Gov. Walker, lawmakers unveil property tax cut
Updated On: Oct 10 2013 08:32:46 PM CDT
Gov. Scott Walker is proposing a $100 million property tax cut.
Walker has called a special session for the Legislature to consider the idea next week. Walker announced the plan Thursday. He was joined by Assembly Speaker Robin Vos and Sen. Alberta Darling.
Walker said wants the proposal approved by early November so the tax cut would be effective this year.
Assembly Speaker Robin Vos said he hopes to take up the bill by next week and enacted by next weekend. The bill would be introduced Friday, according to Vos.
Walker said the tax cut would come from higher than anticipated state tax collections.
“We’re proud to take the surplus that was generated through a strong economy, through more jobs and opportunity, through prudent management of the resources the taxpayers have indebted us and putting it all into one place where we can provide significant property tax relief on this year’s bill,” Walker said.
According to the Legislative Fiscal Bureau, the tax cut would result in a cut of $13 in 2013 and $20 in 2014 for the owner of a median value home.
Republican Senate President Mike Ellis said, "I don't know why anybody would be opposed to this."
Ellis said Walker plans to tap additional state revenue that's come in above projections to offset projected increases in property taxes statewide.
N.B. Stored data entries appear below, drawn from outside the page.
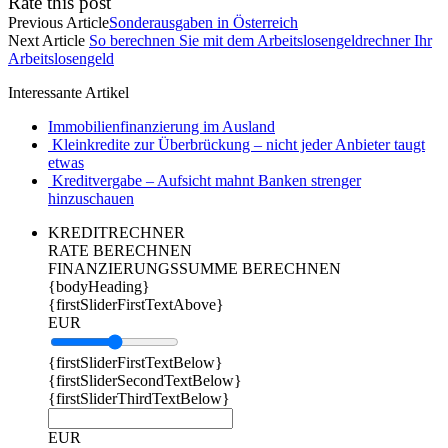
Rate this post
Previous Article
Sonderausgaben in Österreich
Next Article
So berechnen Sie mit dem Arbeitslosengeldrechner Ihr
Arbeitslosengeld
Interessante Artikel
Immobilienfinanzierung im Ausland
Kleinkredite zur Überbrückung – nicht jeder Anbieter taugt
etwas
Kreditvergabe – Aufsicht mahnt Banken strenger
hinzuschauen
KREDITRECHNER
RATE BERECHNEN
FINANZIERUNGSSUMME BERECHNEN
{bodyHeading}
{firstSliderFirstTextAbove}
EUR
{firstSliderFirstTextBelow}
{firstSliderSecondTextBelow}
{firstSliderThirdTextBelow}
EUR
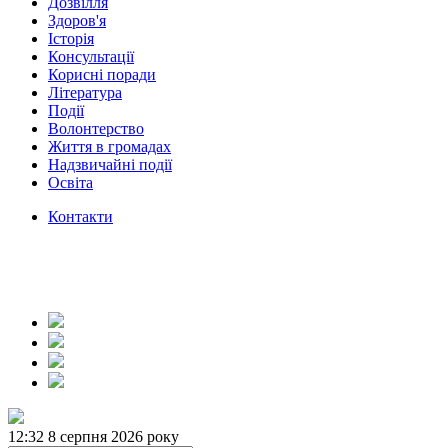
Дозвілля
Здоров'я
Історія
Консультації
Корисні поради
Література
Події
Волонтерство
Життя в громадах
Надзвичайні події
Освіта
Контакти
12:32
8 серпня 2026 року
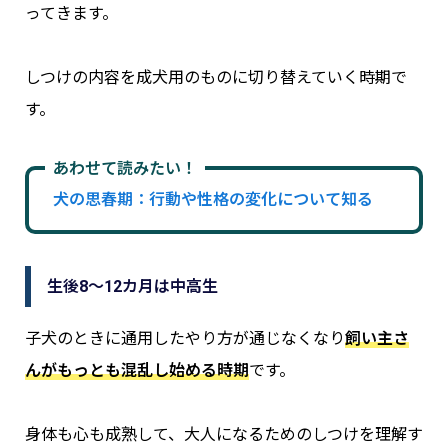
ってきます。
しつけの内容を成犬用のものに切り替えていく時期で
す。
あわせて読みたい！
犬の思春期：行動や性格の変化について知る
生後8～12カ月は中高生
子犬のときに通用したやり方が通じなくなり
飼い主さ
んがもっとも混乱し始める時期
です。
身体も心も成熟して、大人になるためのしつけを理解す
Ellis said the effect statewide will be no net property tax increase.
“The more we looked at it and the size of the surplus, we said, “if we’re going to do it, let’s go big and go bold, and have a dramatic impact on the people of this state when they’re paying their property tax bill,” Walker said.
Ellis said the last time something was done like this was in 1993.
But Democratic Rep. Sandy Pasch said no Democrats were included in the drafting of the proposal. Walker did not discuss the plan during a meeting on Wednesday with Democratic leaders of the Senate and Assembly.
Pasch told News 3 a tax cut of $33 over two years is insulting to taxpayers when officials are trumpeting big tax cuts.
“Of course, no one wants to pay more in taxes, but I think the devil has to be in the details and what is going to be the outcome long term,” Pasch said. “$33 over two years, I think you’ll have to ask the average taxpayer if that will really have an impact on them.”
Walker is announcing the plan just days after Democrat Mary Burke said she will be challenging him for re-election next year.
Burke was at her first campaign stop in Green Bay Thursday said she needs more information before deciding if the plan is in the state's best interest.
"I'm all in favor of lower taxes and supporting our schools, but I'd have to make sure that it really is doing just that and it is doing it in a way that is fiscally responsible and balancing the budget," Burke said.